S&P noted the “potential for business disruptions and earnings pressures that could result” from the strike, which was started Oct. 5 by the United Steelworkers (USW) union after contract talks failed. Goodyear has total debt of about $7 billion, S&P said.
S&P noted that Goodyear borrowed nearly $1 billion from a revolving credit facility since the strike to enhance liquidity and that the Akron-based tire maker's liquidity should meet its cash requirements for the next several months.
“But the business and financial costs to the company will rise over time,” S&P said in a statement. “Goodyear currently is able to meet most customer requirements through existing inventory, but as inventory is depleted, the company would experience shortages that could damage customer relationships.”
S&P analyst Martin King said Goodyear's credit ratings could suffer if the strike appears likely to strain the company's credit profile.

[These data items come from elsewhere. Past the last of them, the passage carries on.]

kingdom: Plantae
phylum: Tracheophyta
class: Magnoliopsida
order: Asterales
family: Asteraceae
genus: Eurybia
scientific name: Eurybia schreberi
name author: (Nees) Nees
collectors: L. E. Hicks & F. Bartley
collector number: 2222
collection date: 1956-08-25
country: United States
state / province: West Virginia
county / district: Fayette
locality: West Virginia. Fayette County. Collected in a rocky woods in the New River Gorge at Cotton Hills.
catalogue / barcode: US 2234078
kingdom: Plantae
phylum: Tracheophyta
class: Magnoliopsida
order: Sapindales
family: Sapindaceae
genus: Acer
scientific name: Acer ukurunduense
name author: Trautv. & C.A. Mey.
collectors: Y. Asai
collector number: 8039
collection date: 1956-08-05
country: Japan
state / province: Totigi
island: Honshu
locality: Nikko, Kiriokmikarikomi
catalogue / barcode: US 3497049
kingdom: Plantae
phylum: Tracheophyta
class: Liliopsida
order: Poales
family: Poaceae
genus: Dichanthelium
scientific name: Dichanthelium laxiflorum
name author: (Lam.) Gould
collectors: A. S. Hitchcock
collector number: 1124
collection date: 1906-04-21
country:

Analyst John Murphy of Merrill Lynch also said in a note to investors that a protracted strike is “more likely” as Goodyear draws more funds from its credit facilities. The first day of the strike Goodyear borrowed $300 million, followed by another $675 million on Oct. 13, nearly drawing on the full amount of the facility.
“The draw down of the revolver leads us to believe that negotiations are not going as well as Goodyear originally anticipated when the strike began,” Mr. Murphy wrote.
However, Mr. King at S&P said he believes Goodyear and the USW ultimately will be able to work out an agreement that “should help Goodyear to lower its burdensome cost position in North America.”